A team working on a project is a system. We can map the inputs and outputs to responses and behaviours. One such behaviour is the reaction to news about the project’s status. Even though the team is made of humans, they cannot see all the aspects of the project without taking advantage of the right tools to view it. The news about the status is input, that is, phenomena the team can react to.

If you think about our customs for observing progress, you will realise none of the indicators are visible from the outside. The metrics all require you to collect and collate data before estimating. And that’s when you’re working on a project where you deliver early and often. The visibility of progress on large projects with up-front design is low. Progress isn’t a series of phenomena; even if it were, you’d still only know how many there were once you were done. It’s foolish to assume you can come to a reasonable conclusion about the genuine progress made towards a distant goal. In 2021, I believed I would finish writing this book in 2022.

Estimating or calculating the amount of effort put in is easy. You can easily count how many people are currently working. You can calculate hours spent on a project. You can see how many tickets are closed. The measure of effort is evidence-based. You can measure it in cash spent on remuneration if you wish. Even if some people are slow and others fast, the overall effort is measurable.

But progress is only loosely related to effort. Therefore, using effort as an indicator means we don’t have the correct feedback to learn how to progress more effectively while we’re in the middle of the work. We need the right tools to be aware of invisible project attributes such as progress, but we also need tools and lenses through which we will look to gather other information relevant to our work. These tools should provide us with phenomena to which we can react.

A lack of phenomena can be considered a form of blindness. Using ‘can we ship it?’ as our metric creates an easy-to-use measure for progress. It’s a very rough one, but it’s still something. We’re no longer blind. When you estimate you are ninety per cent of the way through a project but don’t believe there is a product hiding in what you have produced so far, it makes for an anxious sense of urgency. That urgency is only present if there are phenomena to sense.

Consider also the types of problems you might like to have, such as too many users to support. Your network goes down because you are at a thousand per cent capacity; more people are using your service than you expected. When you fail to track these things, they can become problems you wish you didn’t have. Why didn’t you react to the situation before it became a problem? It’s probably due to the lack of a phenomenon. If your servers running payment processing go down due to a deluge of people trying to buy from you, it’s a good sign but a bad state to be in. You’ve got a lot of phenomena to work with, but it’s too late to rake in the cash.

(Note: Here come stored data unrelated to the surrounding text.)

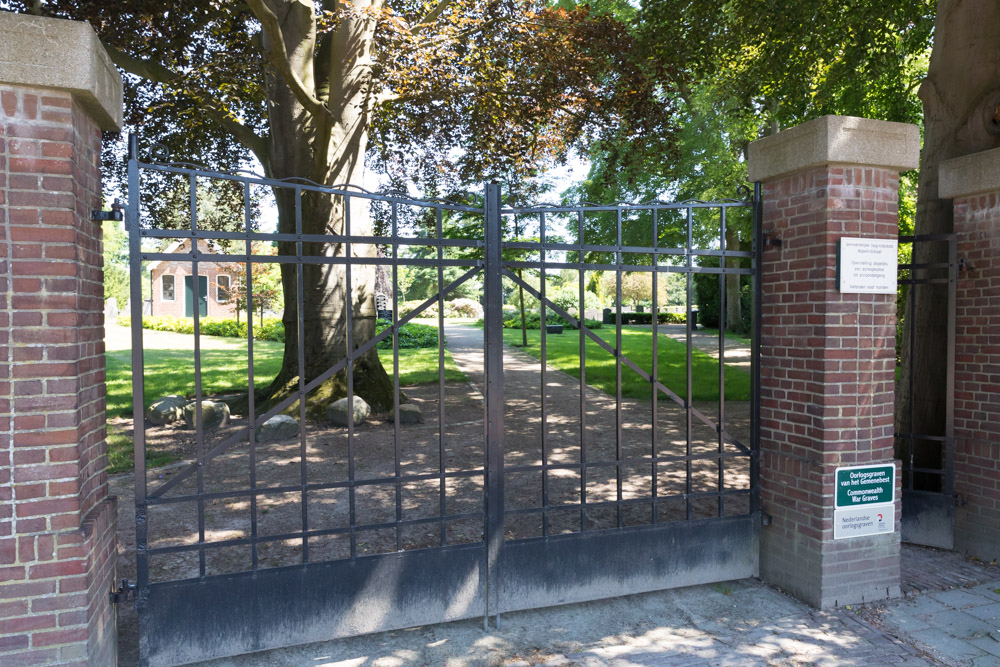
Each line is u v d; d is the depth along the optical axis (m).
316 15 9.33
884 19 9.41
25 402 2.60
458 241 3.63
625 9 16.34
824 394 3.86
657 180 19.80
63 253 2.64
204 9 10.28
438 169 11.63
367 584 3.46
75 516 2.67
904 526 5.09
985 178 4.64
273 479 6.42
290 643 3.34
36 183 2.59
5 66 2.51
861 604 3.98
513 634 3.60
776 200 4.23
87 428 2.84
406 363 15.98
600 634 3.60
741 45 11.11
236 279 24.53
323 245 9.64
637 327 31.39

Then there’s the blindness to slow changes—the frog in a boiler syndrome. You can’t react to something that changes so slowly that you don’t notice when things get far out of hand. This blindness is sometimes referred to as a shifting baseline. The idea is that local recent deviations are so minor as to cause no ripples or resistance. Then, those measurements become the new baseline against which you compare future data. Slowly, the baseline moves into the zone that would previously have triggered a response. It’s the reason why we sometimes leave it too late when it comes to earthquake and volcano warning systems. The phenomena indicating the future explosion hide in plain sight by moving so slowly that they do not trigger any senses.

When you monitor the right things, you can predict any of these situations before they happen. But when you don’t expect something, you don’t watch for it, so you cannot know about it. By default, all the things we think are impossible are invisible to us and, in turn, we do not worry about them. So, even though we don’t want to be blind, sometimes we don’t even know what we can’t see.